Verdes são os campos da cor do limão. Verdes são os olhos do meu coração.

Era assim a melodia que crescia no ar e me fazia recordar o ditado "olhos verdes são traição, são cruéis como punhais".

Aplicando a analogia matemática da regra quase três simples, poderemos dizer que os campos cor de limão também serão a cor da traição.

Maldita primavera. Aproximas-te lentamente, invades os nossos corações cansados do choro do inverno e, de uma forma subtil digna de uma velha feiticeira, alicias-nos com as primeiras flores cheias de vida que formam verdadeiros tapetes amarelos sobre o há muito esquecido verde e voltas a encher a nossa alma de esperança. Cínica. És cínica e perigosa, tal qual as sereias que enfeitiçavam com o seu canto os bravos marinheiros dos tempos dos descobrimentos e despedaçavam os seus barcos contra os penhascos.

Não podemos nunca esquecer que este amarelo tapete de esperança, que invade os campos com um sopro de vida há muito adormecida pelo inverno, não passa na realidade de uma teia de flores daninhas que se não forem atacadas e exterminadas logo de início matam muitas plantas e impedem outras tantas de nascer.

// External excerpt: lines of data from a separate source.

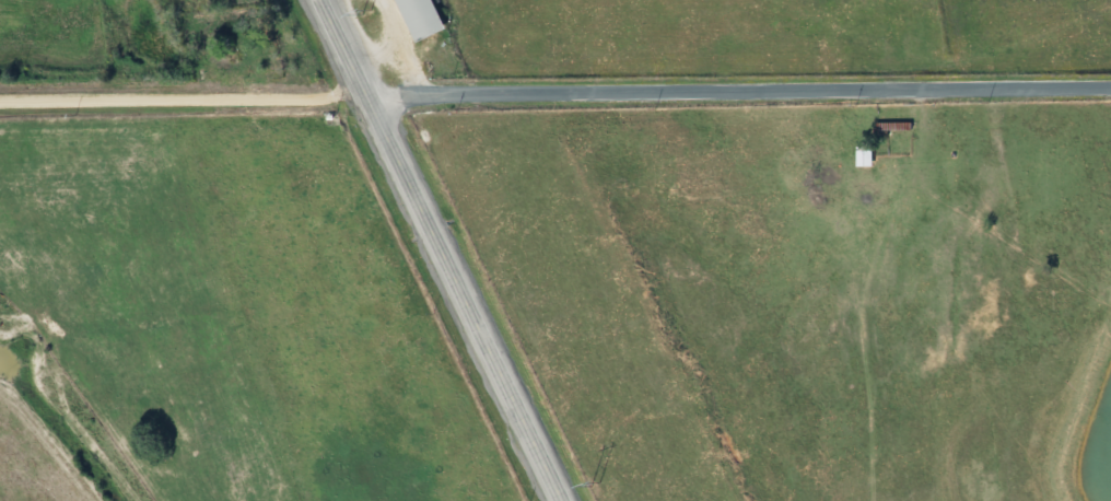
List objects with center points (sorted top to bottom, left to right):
power tower: (366, 9)
building: (410, 18)
road: (738, 88)
road: (183, 97)
building: (858, 157)
road: (441, 250)
power tower: (593, 483)

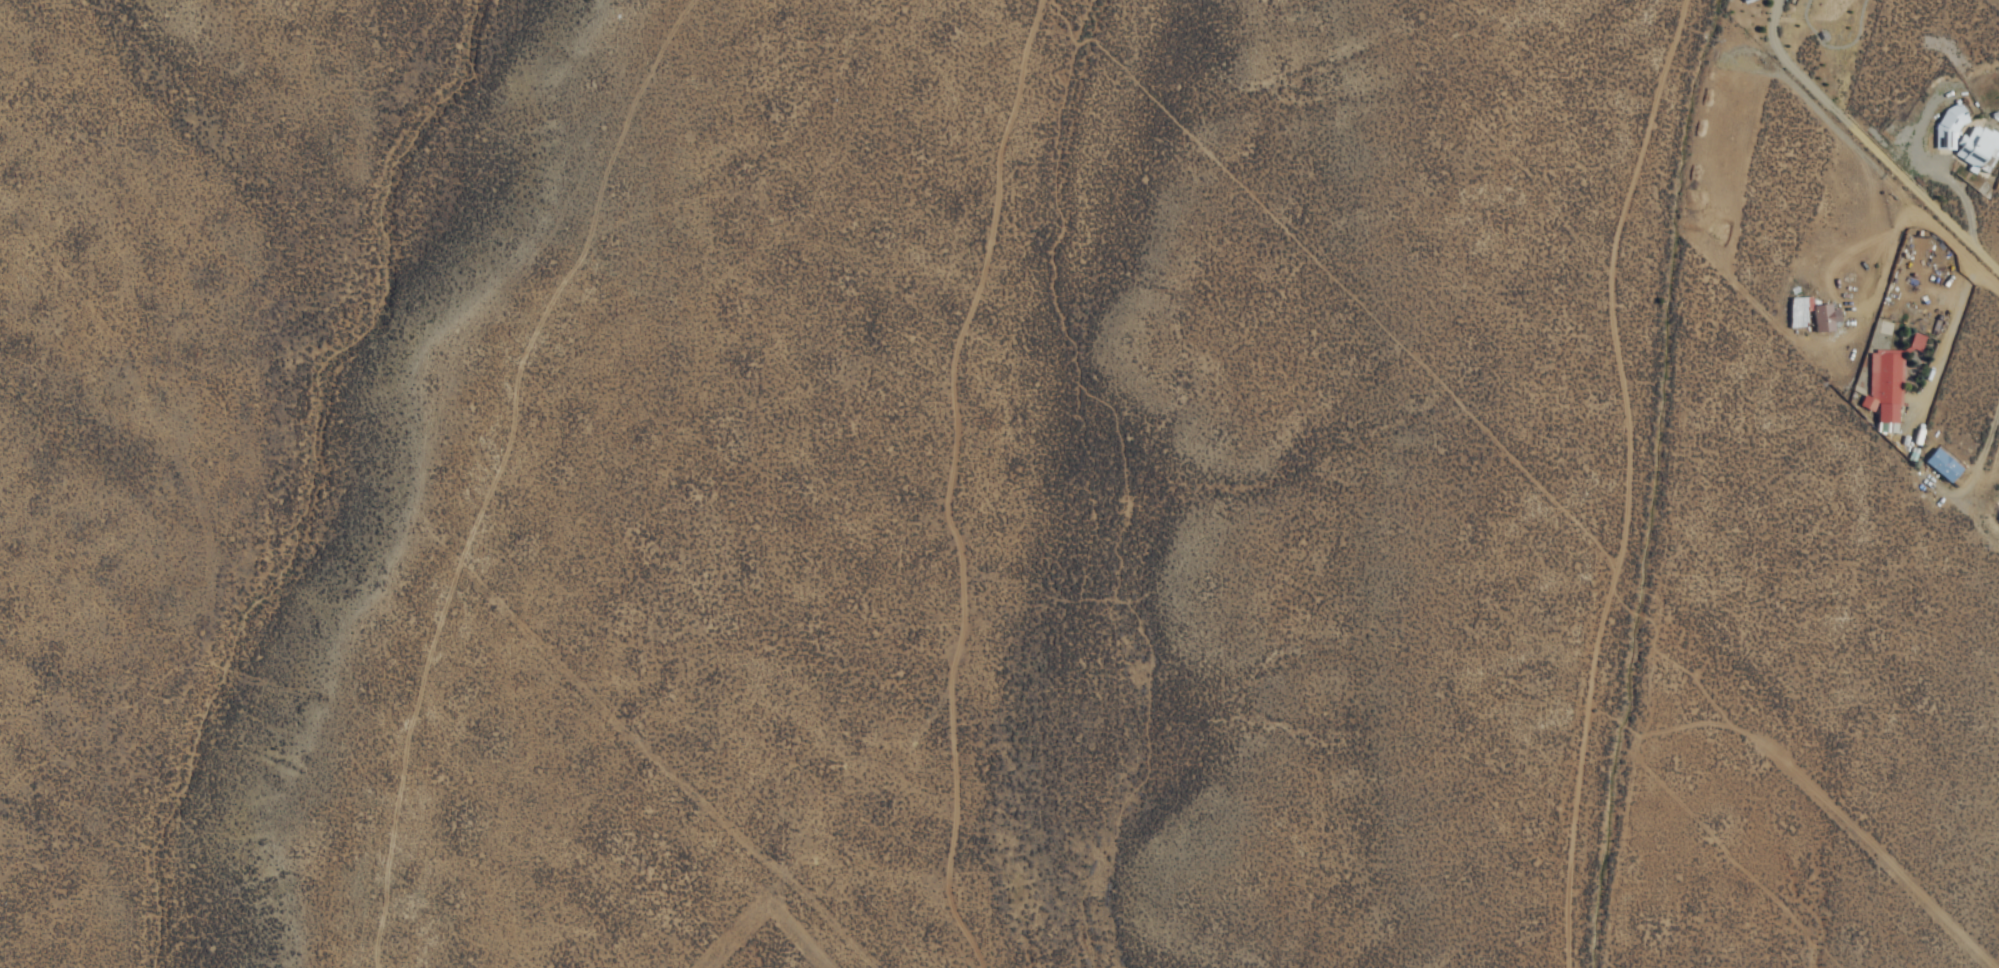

Os homens até as baptizaram de "azedas" para nunca disso se esquecerem cada vez que as chamam pelo nome, mas é impossível ficar indiferente a tanta tentação de cor e beleza.

Sempre senti alguma empatia com o inverno, confesso. Não tanto pela sua dureza e capacidade de testar a nossa resiliência mas, acima de tudo, pela sua sinceridade. Do inverno ninguém tem grandes expectativas. Ele é o que é. Todos se preparam para ele. E por mais duro e severo que possa ser, a verdade é que nunca nos desilude. No limite, surpreende-nos pela positiva e é recordado como o "melhor inverno dos últimos 100 anos". Ou o "mais quente". Ou o "menos chuvoso". Mas sempre, sempre, por bons adjectivos.

"Somos o que somos, muito por quem nos rodeamos", disse-me um destes dias Leonor numa das nossas muitas conversas sobre nada em especial e que no fim nos levam sempre a tanta coisa em concreto.

E de facto, a vida ensina-nos que são as pessoas de quem sentimos falta às duas da tarde, no meio de todo o stress e azafamas diários, aquelas que realmente nos fazem falta e marcam a diferença na nossa vida. Não aquelas de quem nos lembramos às duas da manhã quando nos sentimos absolutamente sós.

Muitas pessoas passam por nós ao longo da vida, poucas deixam rasto e raras, muito raras, serão aquelas que amarão como nós as coisas que foram nossas. E é por isso que há dias que a nossa réstia de forças vai para não deixarmos morrer nem cair de cansaço as coisas que são nossas, que construímos com todo o esforço, carinho e dedicação. Dias em que cerramos os dentes e lutamos para não deixar que estas acabem invadidas ou destruídas por estranhos ou, muito pior, supostos amigos. Se assim for, então mais vale estar realmente só do que falsamente acompanhado.

É certo que na vida não podemos escolher se somos magoados. Mas podemos ser cautelosos e reduzir ao máximo o risco na escolha de quem nos magoa.

A memória daquilo que somos, daquilo que fazemos, daquilo que construímos é a nossa maior herança. Não quero nunca que digam que a minha ponte para a eternidade foi construída com esperanças estranguladas. E por isso esforço-me por renovar de vida as coisas que amo, para que herdem de mim aquilo que tenho de melhor, para que contagiem os outros com essa parte de mim.

Identifico-me com o inverno. E esforço-me para um dia ser recordada com os melhores adjectivos.

Ninguém poderá, nem nunca vai dizer, que não estive aqui. E essa será, concerteza, a minha semente para a imortalidade.